Okay, may need to split &task=update.install to 3 (or more) tasks, and modify &task=update.finalise: 1 &task=update.install - at this point we doing nothing, just redirect to next task, this allows to extensions hookup as usual. 2 &task=update.step1 - here the script store what extensions was enabled, and disable all of them, then redirect to next task 3 &task=update.step2 - here is where the files update happens, and redirect to next task 4 &task=update.step3 - this is existing update.finalise, it execute update script, update SQL queries, and redirect to next task 5 &task=update.step4 - restore previously disabled extensions, redirect to next task 6 &task=update.done - here run onJoomlaAfterUpdate and show "Hello world!" message

Important that between step1 ... stepX should not be allowed to run any extension.

There may be more or less steps (example can split to 2 update script and update SQL if need), or they may be ordered differently.

In general it just an idea.

Good idea for sure. Do you think you can create a PR for that? Some of the update logic is a mix of JS and PHP and tbh I'm not that familiar with JS ;-)

As this would be a B/C break i think this has to go aganinst 4.0.

Fedik commented 3 years ago

I can try, only it will be not fast :)

As this would be a B/C break i think this has to go aganinst 4.0

I think we need it in 3.10, to prevent crash while transition 3.10 => 4.0 It could be done with keeping b/c, all we need is to keep first task name &task=update.install and last task name &task=update.finalise (instead of &task=update.done as I wrote) and trigger onJoomlaAfterUpdate as it currently.
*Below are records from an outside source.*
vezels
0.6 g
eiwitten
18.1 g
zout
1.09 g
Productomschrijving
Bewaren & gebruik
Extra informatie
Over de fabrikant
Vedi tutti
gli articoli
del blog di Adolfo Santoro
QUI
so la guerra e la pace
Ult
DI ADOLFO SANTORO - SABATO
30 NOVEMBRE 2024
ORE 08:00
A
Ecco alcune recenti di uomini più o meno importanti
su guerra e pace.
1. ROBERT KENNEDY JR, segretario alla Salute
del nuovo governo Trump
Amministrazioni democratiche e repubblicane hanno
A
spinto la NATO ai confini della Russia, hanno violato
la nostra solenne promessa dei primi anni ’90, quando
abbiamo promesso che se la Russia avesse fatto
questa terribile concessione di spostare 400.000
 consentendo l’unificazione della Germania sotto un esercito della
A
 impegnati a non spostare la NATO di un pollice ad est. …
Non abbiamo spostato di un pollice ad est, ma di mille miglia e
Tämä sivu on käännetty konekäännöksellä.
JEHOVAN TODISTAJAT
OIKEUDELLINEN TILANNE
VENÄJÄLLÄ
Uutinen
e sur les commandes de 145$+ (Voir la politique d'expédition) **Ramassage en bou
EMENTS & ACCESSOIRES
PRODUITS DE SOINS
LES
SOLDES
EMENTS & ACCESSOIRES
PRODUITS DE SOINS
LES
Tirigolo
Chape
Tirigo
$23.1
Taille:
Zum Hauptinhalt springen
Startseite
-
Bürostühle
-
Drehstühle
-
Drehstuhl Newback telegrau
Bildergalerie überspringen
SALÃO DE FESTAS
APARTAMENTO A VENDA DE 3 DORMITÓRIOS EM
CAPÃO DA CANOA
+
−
I do not see other b/c issues.

zero-24 commented 3 years ago

I can try, only it will be not fast :)

No problem. Feel free to contact me when you have a question so we can move that forward together. :+1:

As this would be a B/C break i think this has to go aganinst 4.0

I think we need it in 3.10, to prevent crash while transition 3.10 => 4.0 It could be done with keeping b/c, all we need is to keep first task name &task=update.install and last task name &task=update.finalise (instead of &task=update.done as I wrote) and trigger onJoomlaAfterUpdate as it currently.
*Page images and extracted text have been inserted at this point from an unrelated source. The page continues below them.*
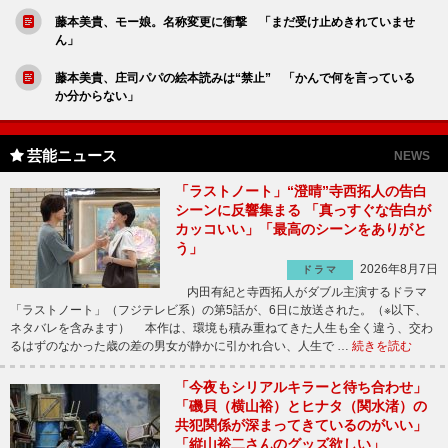
藤本美貴、モー娘。名称変更に衝撃 「まだ受け止めきれていませ
ん」
藤本美貴、庄司パパの絵本読みは“禁止” 「かんで何を言っている
か分からない」
芸能ニュース
NEWS
「ラストノート」“澄晴”寺西拓人の告白
シーンに反響集まる 「真っすぐな告白が
カッコいい」「最高のシーンをありがと
う」
2026年8月7日
ドラマ
内田有紀と寺西拓人がダブル主演するドラマ
「ラストノート」（フジテレビ系）の第5話が、6日に放送された。（※以下、
ネタバレを含みます） 本作は、環境も積み重ねてきた人生も全く違う、交わ
るはずのなかった歳の差の男女が静かに引かれ合い、人生で …
続きを読む
「今夜もシリアルキラーと待ち合わせ」
「磯貝（横山裕）とヒナタ（関水渚）の
共犯関係が深まってきているのがいい」
「縦山裕二さんのグッズ欲しい」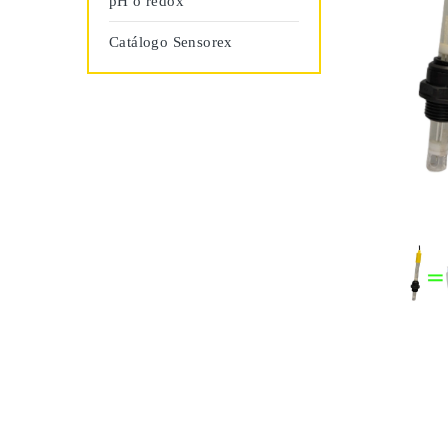
pH o redox
Catálogo Sensorex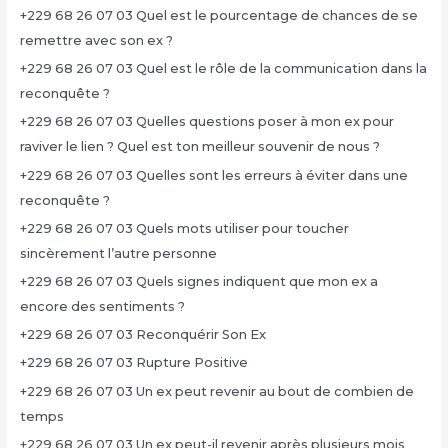
+229 68 26 07 03 Quel est le pourcentage de chances de se
remettre avec son ex ?
+229 68 26 07 03 Quel est le rôle de la communication dans la
reconquête ?
+229 68 26 07 03 Quelles questions poser à mon ex pour
raviver le lien ? Quel est ton meilleur souvenir de nous ?
+229 68 26 07 03 Quelles sont les erreurs à éviter dans une
reconquête ?
+229 68 26 07 03 Quels mots utiliser pour toucher
sincèrement l’autre personne
+229 68 26 07 03 Quels signes indiquent que mon ex a
encore des sentiments ?
+229 68 26 07 03 Reconquérir Son Ex
+229 68 26 07 03 Rupture Positive
+229 68 26 07 03 Un ex peut revenir au bout de combien de
temps
+229 68 26 07 03 Un ex peut-il revenir après plusieurs mois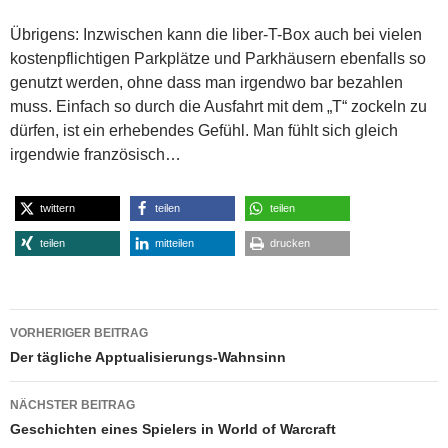
Übrigens: Inzwischen kann die liber-T-Box auch bei vielen
kostenpflichtigen Parkplätze und Parkhäusern ebenfalls so
genutzt werden, ohne dass man irgendwo bar bezahlen
muss. Einfach so durch die Ausfahrt mit dem „T“ zockeln zu
dürfen, ist ein erhebendes Gefühl. Man fühlt sich gleich
irgendwie französisch…
twittern
teilen
teilen
teilen
mitteilen
drucken
Beitragsnavigation
VORHERIGER BEITRAG
Der tägliche Apptualisierungs-Wahnsinn
NÄCHSTER BEITRAG
Geschichten eines Spielers in World of Warcraft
I do not see other b/c issues.

Great idea! Yes that could work in a B/C way.

At that step we can also add a dedicated onJoomlaBeforeUpdate so noone is required to do it that hacky way anymore. ;-)
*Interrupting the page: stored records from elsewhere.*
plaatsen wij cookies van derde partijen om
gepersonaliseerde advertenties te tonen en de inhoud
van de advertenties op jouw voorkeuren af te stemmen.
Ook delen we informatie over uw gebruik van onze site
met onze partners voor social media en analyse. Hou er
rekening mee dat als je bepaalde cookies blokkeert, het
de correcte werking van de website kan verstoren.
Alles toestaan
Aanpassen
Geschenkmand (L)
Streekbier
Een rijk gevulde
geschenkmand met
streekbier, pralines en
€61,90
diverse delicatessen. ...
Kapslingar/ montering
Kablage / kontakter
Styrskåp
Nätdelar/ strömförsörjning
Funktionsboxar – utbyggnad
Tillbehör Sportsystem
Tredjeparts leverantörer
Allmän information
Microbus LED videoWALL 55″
wilsonge commented 3 years ago

I dunno how @nikosdion is doing backups but I'm pretty sure disabling all system plugins is going to cause issues with things like the backup before update plugins (and other such extensions too).

How about we just catch the exceptions in system plugins and continue? Even better would be from the stacktrace trying to disabling the plugin that caused the issue (Like what wordpress announced at some point)

brianteeman commented 3 years ago

How about just accepting that the removal of this code was a mistake

zero-24 commented 3 years ago

I dunno how @nikosdion is doing backups but I'm pretty sure disabling all system plugins is going to cause issues with things like the backup before update plugins (and other such extensions too).

Yes thats the reason we want to keep the old processes to work. So they are still fired and can run the thing they need but they can not break the upgrade.

How about we just catch the exceptions in system plugins and continue? Even better would be from the stacktrace trying to disabling the plugin that caused the issue (Like what wordpress announced at some point)

Yes i thourgt about that too the problem is at this point the upgrade is already broken right? As even for wp you need a site reload to restart without that plugin.